Power and pricing take today’s focus as we unpack the ways in which millions of Americans are unknowingly financing electric grid projects before they get any benefit, passing on costs to customers, as officials seek to upgrade electric grids to keep up with demand from data centers.
We’ll also look at how Chile’s environmental authorities gave the green light for Amazon Web Services’ plans for a data center despite pushback from residents on concerns over destruction of conservation spaces, water resources and the potential construction of a high-voltage power line.
U.S. policymakers are increasingly letting utilities charge customers for power plants and transmission lines long before they’ve been built, boosting near-term bills in exchange for promised savings decades down the road, according to a Reuters review of regulatory disclosures.
The incentives aim to supercharge grid upgrades at a time of soaring demand from data centers that power artificial intelligence but are also raising power bills for households and businesses already reeling from rising energy costs.
Traditionally, utilities seeking to build expensive infrastructure projects have had to secure loans from banks and investors and are only allowed to pass along those costs to customers after the projects are finished.
But those projects can also be financed in advance under the so-called Construction Work In Progress (CWIP) incentive.
What’s a CWIP incentive, you ask?
CWIP is a benefit that supercharges cash flow and reduces borrowing costs for electric utilities. The fees typically total several dollars per month on an average household bill, multiplied across millions of customers.
At least 40 U.S. states now have some form of CWIP incentive, according to a Reuters review of several thousand pages of electric utility rate disclosures.
That’s twice as many as a decade ago, when a survey by economic consultant The Brattle Group found fewer than 20 states with CWIP provisions.
Reuters also interviewed two dozen industry officials, analysts, and consumer watchdogs to reflect the impact of these policies on the buildout and repair of the grid and on the electricity bills of American households and businesses.

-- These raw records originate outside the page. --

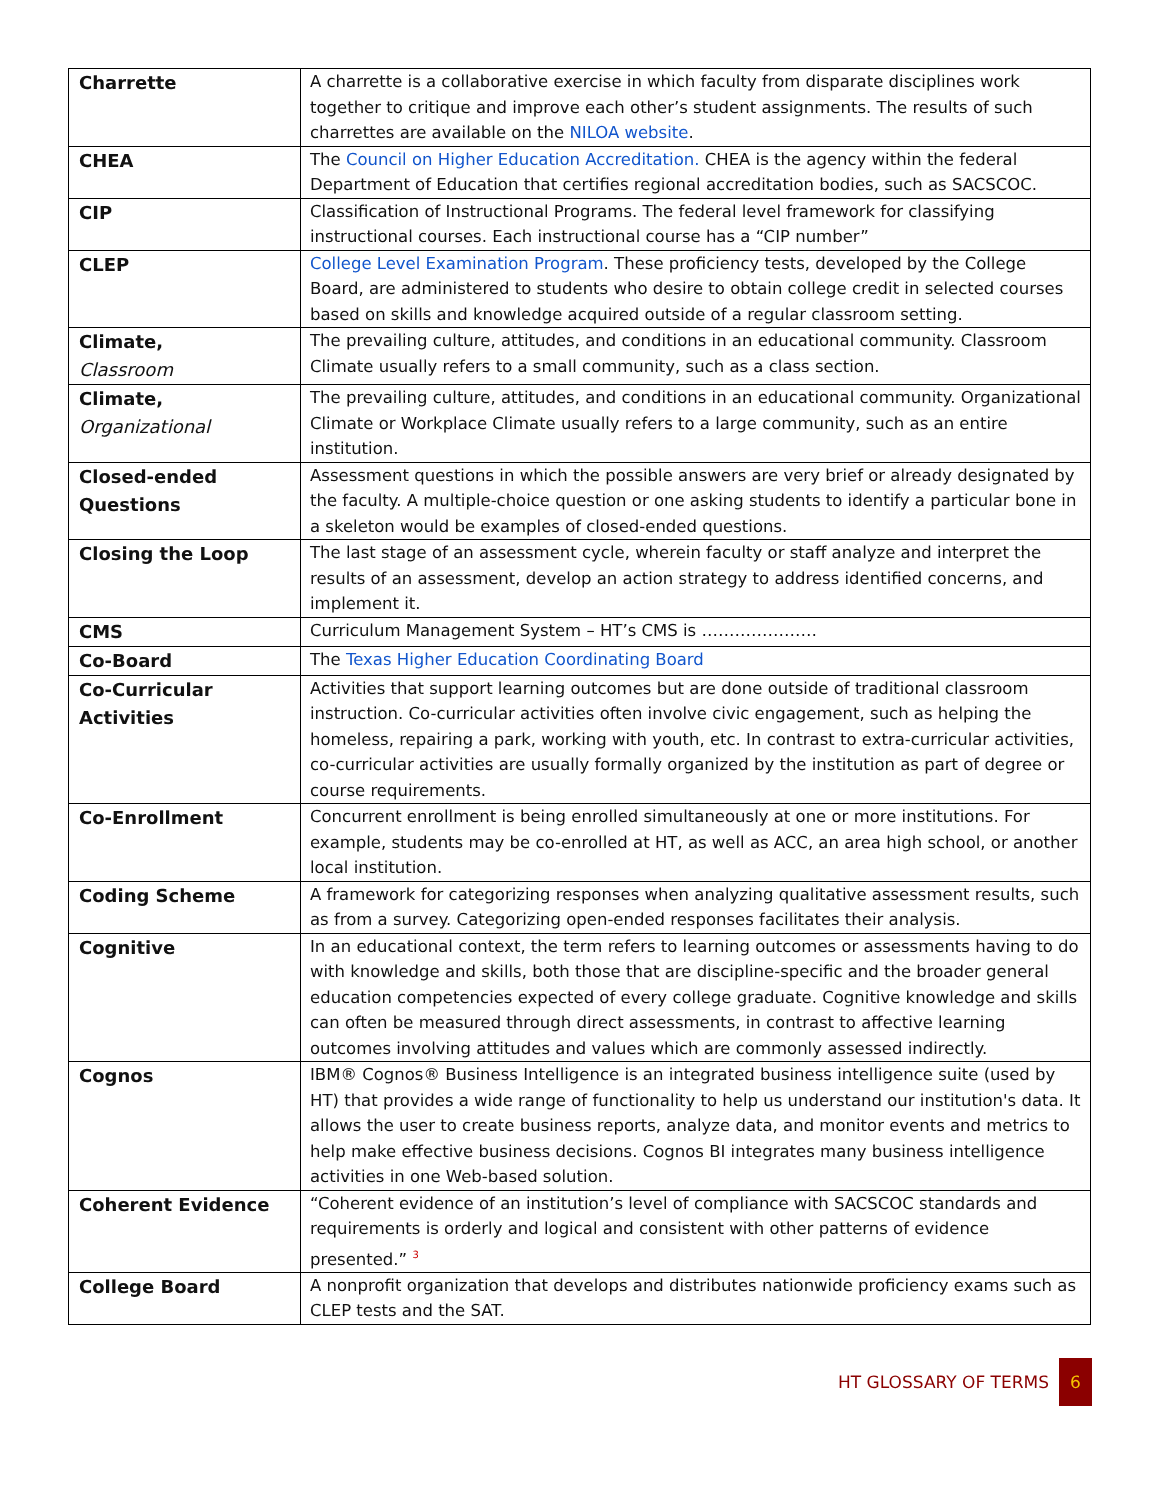| Charrette | A charrette is a collaborative exercise in which faculty from disparate disciplines work together to critique and improve each other’s student assignments. The results of such charrettes are available on the NILOA website . |
| CHEA | The Council on Higher Education Accreditation. CHEA is the agency within the federal Department of Education that certifies regional accreditation bodies, such as SACSCOC. |
| CIP | Classification of Instructional Programs. The federal level framework for classifying instructional courses. Each instructional course has a “CIP number” |
| CLEP | College Level Examination Program . These proficiency tests, developed by the College Board, are administered to students who desire to obtain college credit in selected courses based on skills and knowledge acquired outside of a regular classroom setting. |
| Climate, Classroom | The prevailing culture, attitudes, and conditions in an educational community. Classroom Climate usually refers to a small community, such as a class section. |
| Climate, Organizational | The prevailing culture, attitudes, and conditions in an educational community. Organizational Climate or Workplace Climate usually refers to a large community, such as an entire institution. |
| Closed-ended Questions | Assessment questions in which the possible answers are very brief or already designated by the faculty. A multiple-choice question or one asking students to identify a particular bone in a skeleton would be examples of closed-ended questions. |
| Closing the Loop | The last stage of an assessment cycle, wherein faculty or staff analyze and interpret the results of an assessment, develop an action strategy to address identified concerns, and implement it. |
| CMS | Curriculum Management System – HT’s CMS is ………………… |
| Co-Board | The Texas Higher Education Coordinating Board |
| Co-Curricular Activities | Activities that support learning outcomes but are done outside of traditional classroom instruction. Co-curricular activities often involve civic engagement, such as helping the homeless, repairing a park, working with youth, etc. In contrast to extra-curricular activities, co-curricular activities are usually formally organized by the institution as part of degree or course requirements. |
| Co-Enrollment | Concurrent enrollment is being enrolled simultaneously at one or more institutions. For example, students may be co-enrolled at HT, as well as ACC, an area high school, or another local institution. |
| Coding Scheme | A framework for categorizing responses when analyzing qualitative assessment results, such as from a survey. Categorizing open-ended responses facilitates their analysis. |
| Cognitive | In an educational context, the term refers to learning outcomes or assessments having to do with knowledge and skills, both those that are discipline-specific and the broader general education competencies expected of every college graduate. Cognitive knowledge and skills can often be measured through direct assessments, in contrast to affective learning outcomes involving attitudes and values which are commonly assessed indirectly. |
| Cognos | IBM® Cognos® Business Intelligence is an integrated business intelligence suite (used by HT) that provides a wide range of functionality to help us understand our institution's data. It allows the user to create business reports, analyze data, and monitor events and metrics to help make effective business decisions. Cognos BI integrates many business intelligence activities in one Web-based solution. |
| Coherent Evidence | “Coherent evidence of an institution’s level of compliance with SACSCOC standards and requirements is orderly and logical and consistent with other patterns of evidence presented.” <sup>3</sup> |
| College Board | A nonprofit organization that develops and distributes nationwide proficiency exams such as CLEP tests and the SAT. |
HT GLOSSARY OF TERMS 6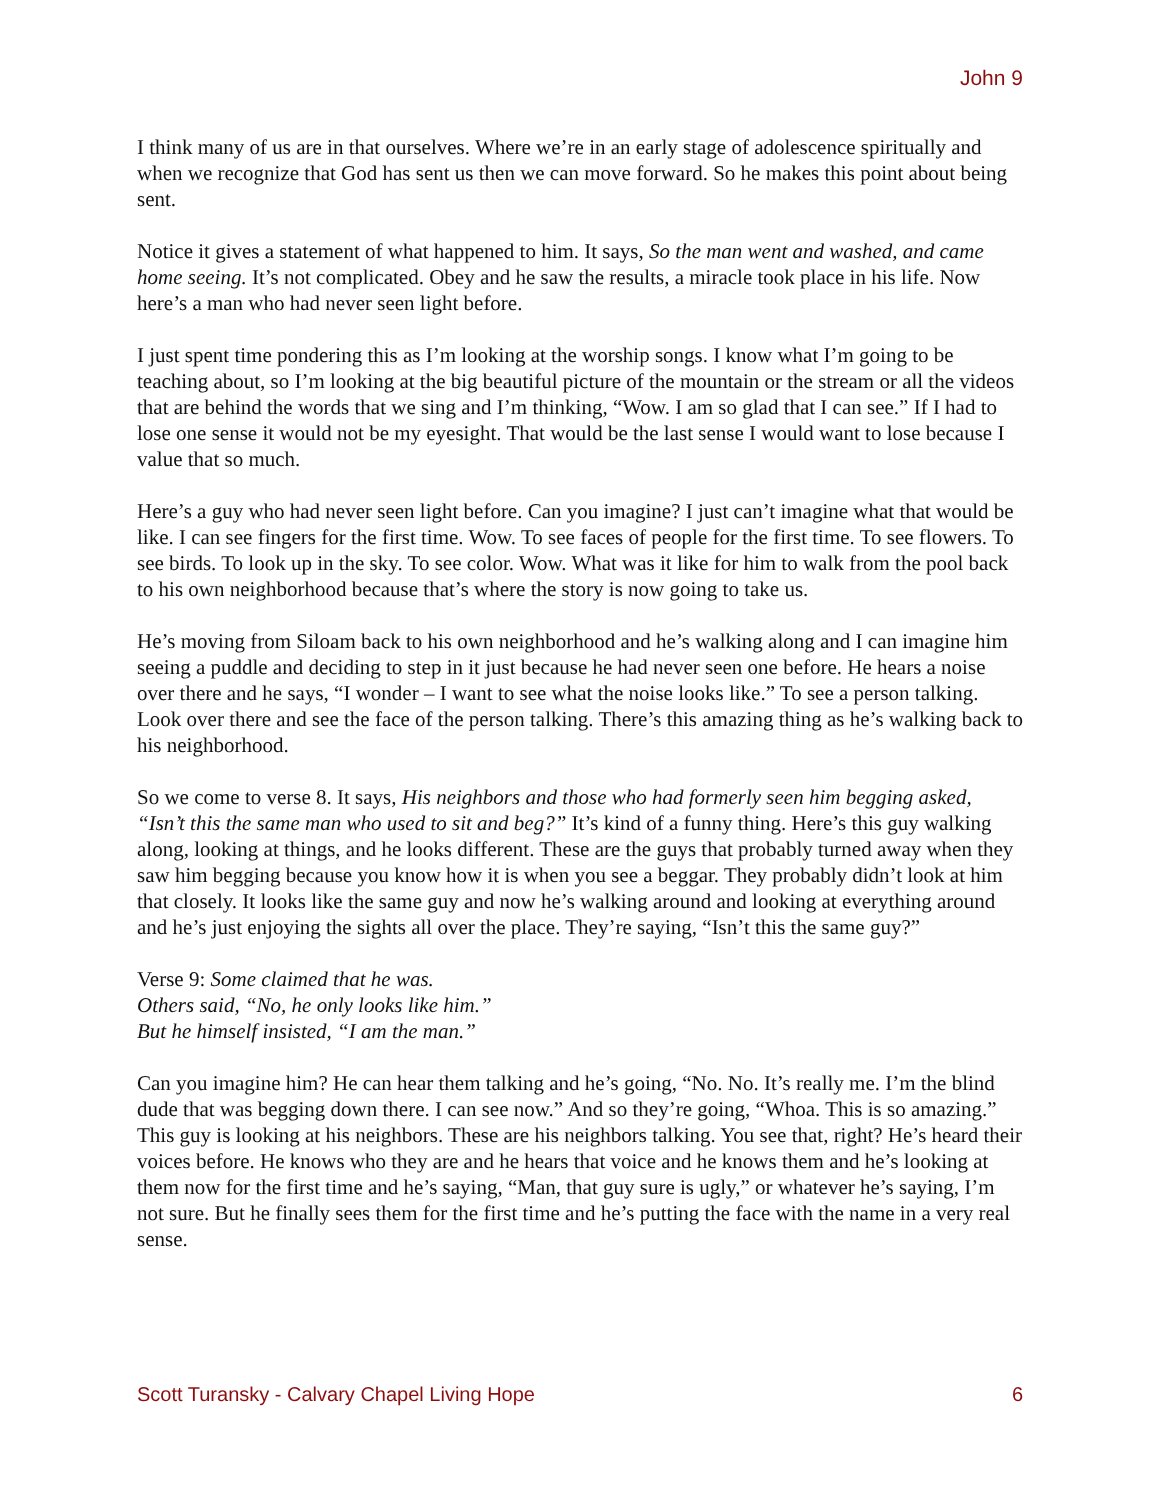John 9
I think many of us are in that ourselves. Where we’re in an early stage of adolescence spiritually and when we recognize that God has sent us then we can move forward. So he makes this point about being sent.
Notice it gives a statement of what happened to him. It says, So the man went and washed, and came home seeing. It’s not complicated. Obey and he saw the results, a miracle took place in his life. Now here’s a man who had never seen light before.
I just spent time pondering this as I’m looking at the worship songs. I know what I’m going to be teaching about, so I’m looking at the big beautiful picture of the mountain or the stream or all the videos that are behind the words that we sing and I’m thinking, “Wow. I am so glad that I can see.” If I had to lose one sense it would not be my eyesight. That would be the last sense I would want to lose because I value that so much.
Here’s a guy who had never seen light before. Can you imagine? I just can’t imagine what that would be like. I can see fingers for the first time. Wow. To see faces of people for the first time. To see flowers. To see birds. To look up in the sky. To see color. Wow. What was it like for him to walk from the pool back to his own neighborhood because that’s where the story is now going to take us.
He’s moving from Siloam back to his own neighborhood and he’s walking along and I can imagine him seeing a puddle and deciding to step in it just because he had never seen one before. He hears a noise over there and he says, “I wonder – I want to see what the noise looks like.” To see a person talking. Look over there and see the face of the person talking. There’s this amazing thing as he’s walking back to his neighborhood.
So we come to verse 8. It says, His neighbors and those who had formerly seen him begging asked, “Isn’t this the same man who used to sit and beg?” It’s kind of a funny thing. Here’s this guy walking along, looking at things, and he looks different. These are the guys that probably turned away when they saw him begging because you know how it is when you see a beggar. They probably didn’t look at him that closely. It looks like the same guy and now he’s walking around and looking at everything around and he’s just enjoying the sights all over the place. They’re saying, “Isn’t this the same guy?”
Verse 9: Some claimed that he was.
Others said, “No, he only looks like him.”
But he himself insisted, “I am the man.”
Can you imagine him? He can hear them talking and he’s going, “No. No. It’s really me. I’m the blind dude that was begging down there. I can see now.” And so they’re going, “Whoa. This is so amazing.” This guy is looking at his neighbors. These are his neighbors talking. You see that, right? He’s heard their voices before. He knows who they are and he hears that voice and he knows them and he’s looking at them now for the first time and he’s saying, “Man, that guy sure is ugly,” or whatever he’s saying, I’m not sure. But he finally sees them for the first time and he’s putting the face with the name in a very real sense.
Scott Turansky - Calvary Chapel Living Hope 6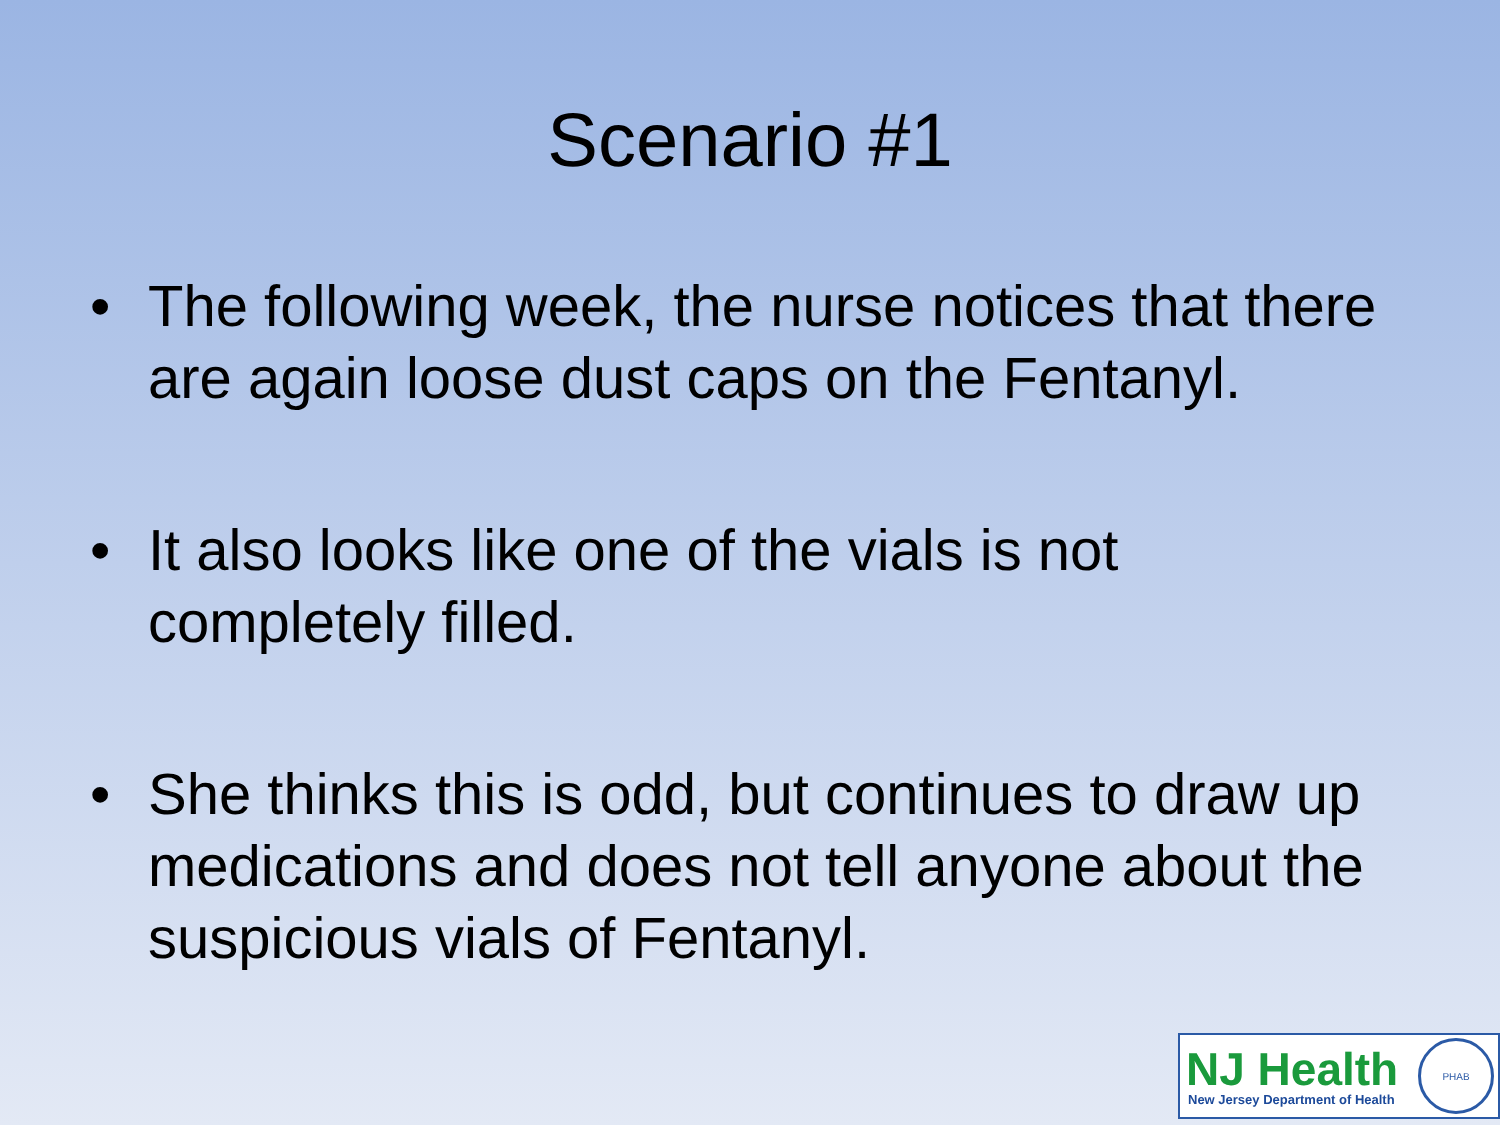Scenario #1
• The following week, the nurse notices that there are again loose dust caps on the Fentanyl.
• It also looks like one of the vials is not completely filled.
• She thinks this is odd, but continues to draw up medications and does not tell anyone about the suspicious vials of Fentanyl.
NJ Health
New Jersey Department of Health
PHAB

Many of the new state CWIP policies have been introduced in just the past few years, as tightness on the grid has worsened, according to the Reuters reporting.
But business and consumer groups criticize CWIP for forcing up power costs for projects that may never benefit them.
“All this does is shift the financial risk to the ratepayer,” said Paul Cicio, president of the Industrial Energy Consumers of America, a trade group that represents large manufacturers. “The average ratepayer has no idea this is happening.”